It’s happens to
all of us. In fact, friends and I talked about it at dinner last night. Maybe
that’s what jinxed me. More likely it was the fact that I went to bed much
earlier than usual. Ten o’clock, and I slept soundly until one. But then there
I was, bright-eyed and bushy-tailed. One friend had said the worst thing you
can do is think about things. But how do you turn your mind off? I have never
been able to meditate or focus on my mantra—do I have one?—for that reason. My mind
is a busy little critter that darts hither and yon.
I discovered last
night that thinking about our country’s current political situation, with what
I see as a huge move toward a police state—federal executions to resume, ICE
can stop anyone anywhere and demand identification—is not a pathway to sleep.
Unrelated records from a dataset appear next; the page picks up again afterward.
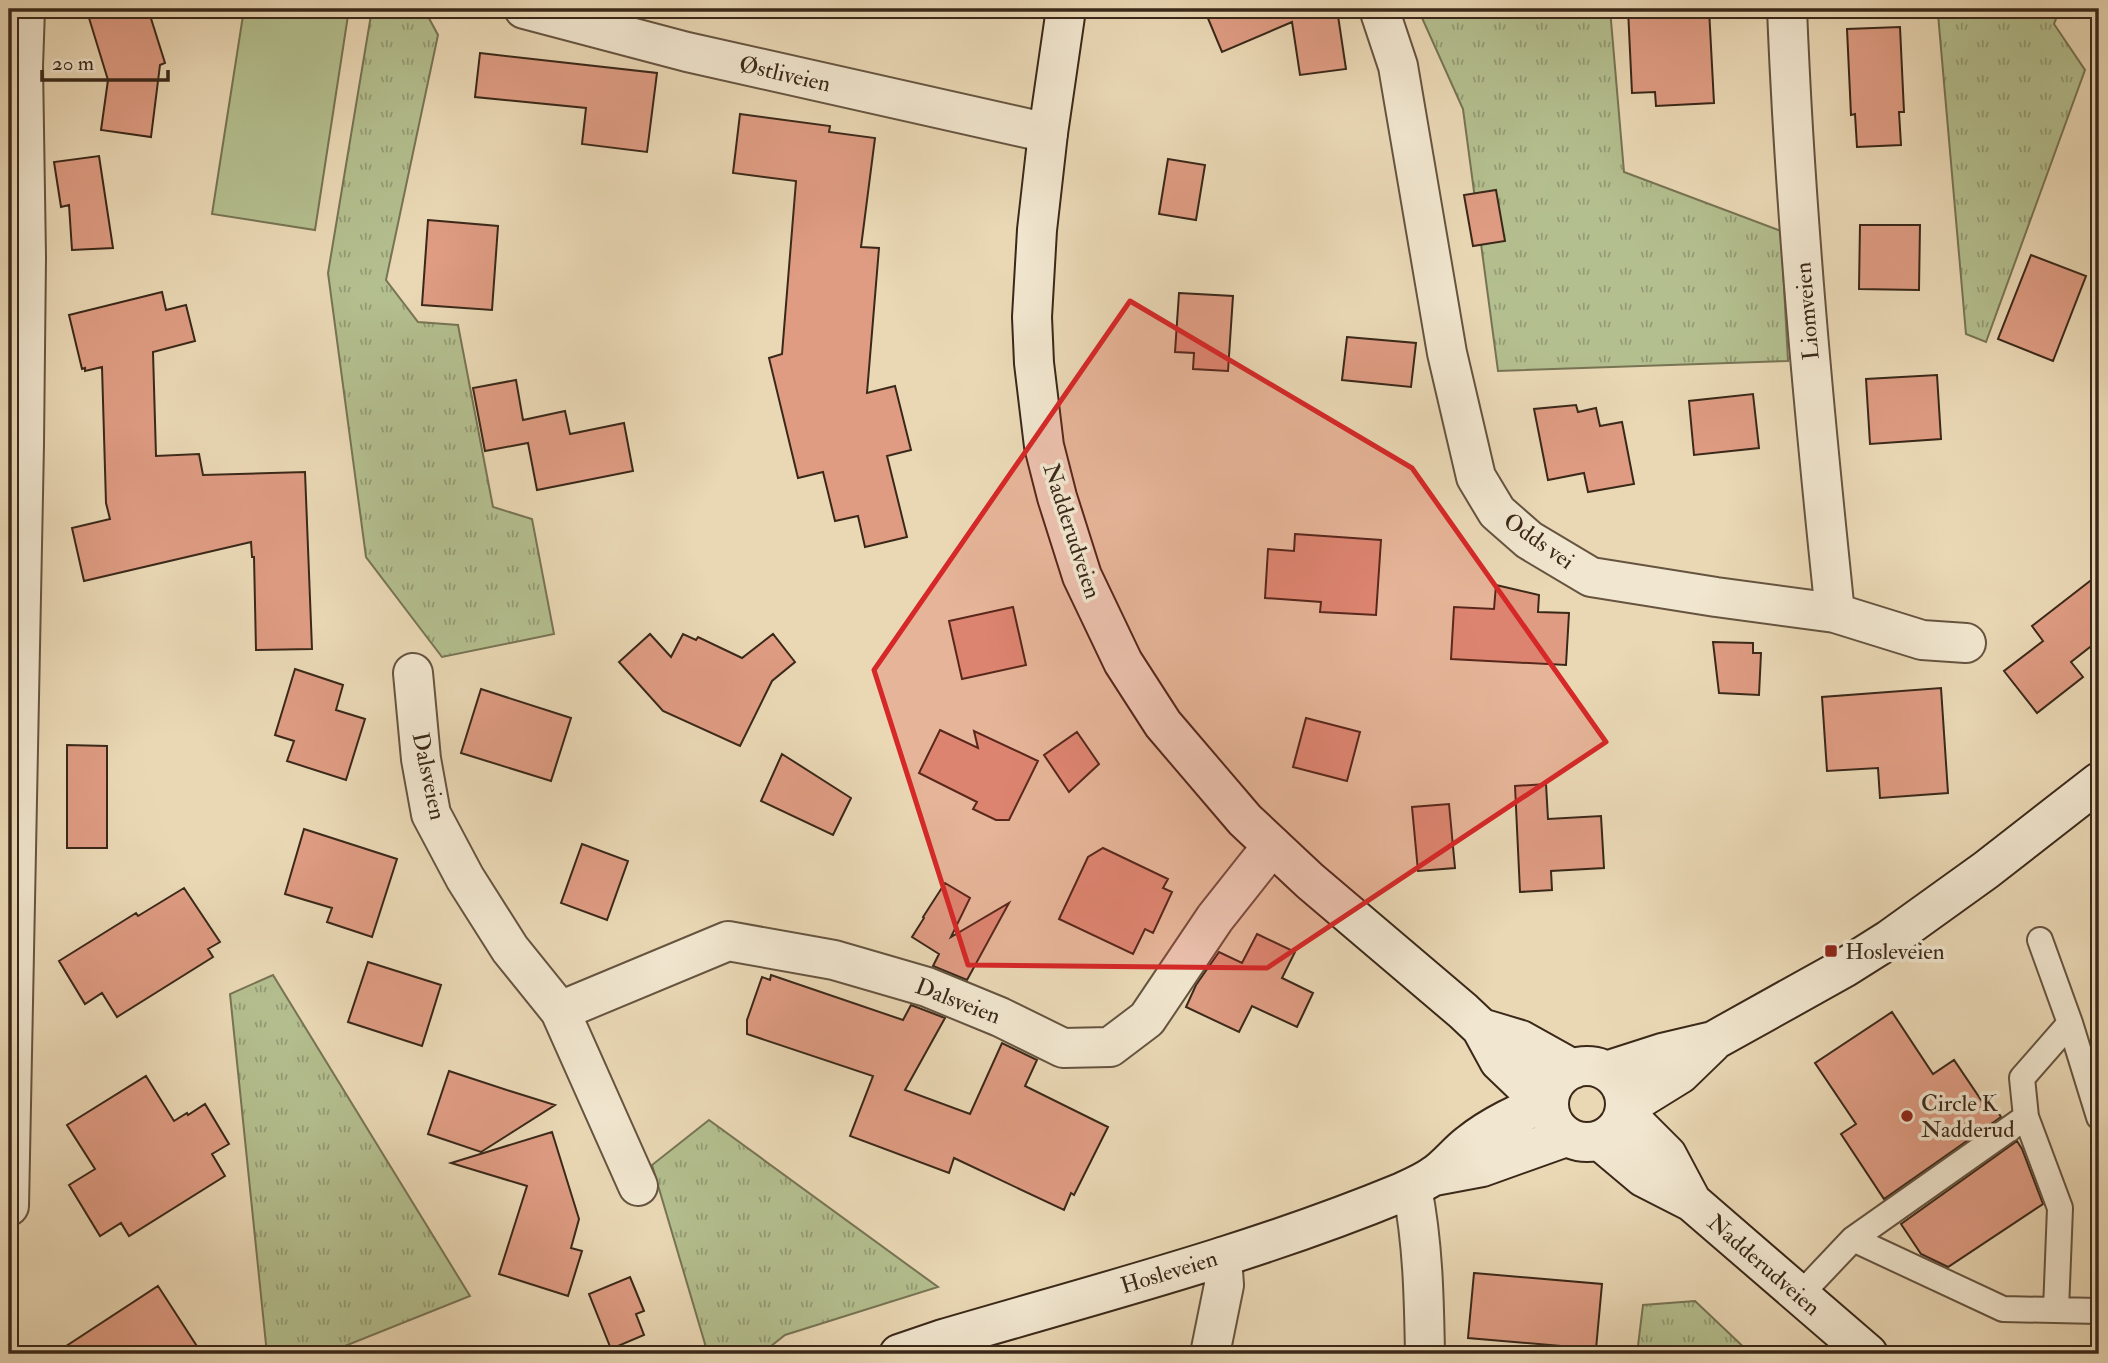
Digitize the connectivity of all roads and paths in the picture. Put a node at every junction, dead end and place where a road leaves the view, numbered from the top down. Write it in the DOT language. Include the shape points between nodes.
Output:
graph roads {
  1 [pos="25,9"];
  2 [pos="524,9"];
  3 [pos="1066,9"];
  4 [pos="1379,9"];
  5 [pos="1787,9"];
  6 [pos="16,70"];
  7 [pos="1048,133"];
  8 [pos="1835,613"];
  9 [pos="1966,643"];
  10 [pos="413,673"];
  11 [pos="2099,782"];
  12 [pos="1272,846"];
  13 [pos="2040,940"];
  14 [pos="560,1012"];
  15 [pos="2070,1023"];
  16 [pos="1481,1028"];
  17 [pos="1713,1041"];
  18 [pos="2090,1054"];
  19 [pos="1589,1070"];
  20 [pos="1674,1077"];
  21 [pos="1548,1101"];
  22 [pos="1625,1110"];
  23 [pos="2099,1116"];
  24 [pos="2026,1117"];
  25 [pos="1583,1139"];
  26 [pos="1667,1155"];
  27 [pos="1423,1182"];
  28 [pos="638,1186"];
  29 [pos="1692,1202"];
  30 [pos="9,1206"];
  31 [pos="1853,1239"];
  32 [pos="1222,1257"];
  33 [pos="1799,1296"];
  34 [pos="2056,1310"];
  35 [pos="2099,1311"];
  36 [pos="899,1354"];
  37 [pos="1210,1354"];
  38 [pos="1425,1354"];
  39 [pos="1868,1354"];
  1 -- 6 [label="street"];
  2 -- 7 [label="street, Østliveien" via="687,52"];
  3 -- 7 [label="street, Nadderudveien"];
  4 -- 8 [label="street, Odds vei" via="1398,65 1447,353 1476,477 1497,512 1529,540 1591,577"];
  5 -- 8 [label="street, Liomveien" via="1793,154"];
  6 -- 30 [label="street" via="26,257"];
  7 -- 12 [label="street, Nadderudveien" via="1036,243 1034,363 1044,446 1073,549 1123,662 1163,724"];
  8 -- 9 [label="street, Odds vei" via="1922,640"];
  10 -- 14 [label="street, Dalsveien" via="421,759 432,814 503,937"];
  11 -- 17 [label="street" via="1890,939"];
  12 -- 14 [label="street, Dalsveien" via="1147,1019 1110,1047 1063,1048 927,987 834,960 728,941"];
  12 -- 16 [label="street, Nadderudveien"];
  13 -- 15 [label="lane"];
  14 -- 28 [label="street, Dalsveien"];
  15 -- 18 [label="lane"];
  15 -- 24 [label="lane" via="2022,1078"];
  16 -- 19 [label="street, Nadderudveien"];
  16 -- 21 [label="street, Nadderudveien" via="1499,1061"];
  17 -- 19 [label="street"];
  17 -- 20 [label="street"];
  18 -- 23 [label="lane"];
  19 -- 21 [label="street" via="1561,1076"];
  19 -- 22 [label="street" via="1615,1077 1625,1097"];
  20 -- 22 [label="street"];
  20 -- 26 [label="street"];
  21 -- 25 [label="street" via="1553,1123"];
  21 -- 27 [label="street, Hosleveien" via="1471,1142"];
  22 -- 25 [label="street" via="1622,1122 1609,1136"];
  22 -- 26 [label="street, Nadderudveien"];
  24 -- 31 [label="lane"];
  24 -- 34 [label="lane" via="2060,1208"];
  25 -- 27 [label="street, Hosleveien" via="1539,1145 1482,1167"];
  25 -- 29 [label="street, Nadderudveien"];
  26 -- 29 [label="street, Nadderudveien"];
  27 -- 32 [label="street, Hosleveien" via="1318,1225"];
  27 -- 38 [label="street" via="1419,1225"];
  29 -- 33 [label="street, Nadderudveien"];
  31 -- 33 [label="lane"];
  31 -- 34 [label="lane" via="2003,1309"];
  32 -- 36 [label="street, Hosleveien"];
  32 -- 37 [label="street" via="1224,1285"];
  33 -- 39 [label="street, Nadderudveien"];
  34 -- 35 [label="lane"];
}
(That new ruling, expanding ICE powers, reminds me of a man I knew who grew up
in Columbia, had lived in the States for many years, and was still terrified to
leave his home without his identification—this long before trump’s insane
deportation policies.)
So I thought about
the manuscript I’m working on and the passage I hoped to write today. Medium
good. But my thoughts drifted. I thought about the things I want to cook this weekend,
and my grandson due home from camp tomorrow, and the dinner with friends I’d
just had. I thought about a forthcoming trip to New Mexico and whether or not
altitude would affect my A Fib, although two doctors’ offices have assured me
it will not. As you can see, some of these are comforting subjects and some are
not.
Finally about five
o’clock I drifted into a restless sleep and dreamt that my youngest son had
misbehaved badly. Poor thing—as far as I know he’s been a model of good behavior.
Well, most of the time.
A 6:45 Sophie wanted
to go out, and after she came in, I thought about trying to sleep but I knew it
was useless. Jordan had said we’d go to the grocery at 8:30, and I needed to be
ready. When she came out, she took one look at me and asked, “What’s wrong?” It’s
bad enough to feel out of kilter but knowing it’s obvious to someone who knows you
well only makes it worse.
You know that saying
often associated with Hillary Clinton? “But nonetheless, she persisted”? Well,
that’s what I did. I soldiered on. Went to the grocery. Spent too long on the
phone with the public library trying to sort out a web access problem, less
time but still too much trying to sort out a Central Market order—I have to say
in both cases the people on the other end of the line were charming, helpful, and
kind. Wrote the passage stored in my mind, tried to make pesto and figured out
my counter-size processor won’t do it, poached chicken breasts because I’ve
decided that’s easier than de-boning a rotisseries chicken, ate a salmon pattie
for dinner and wondered when I would remember that the ones I make at home are
much better than the ones I get even from a sophisticated take-out counter.
Yeah, It wasn’t a
bad day, but I sure would like to sleep soundly tonight. I hope each and every
one of you sleep hard and have pleasant dreams tonight.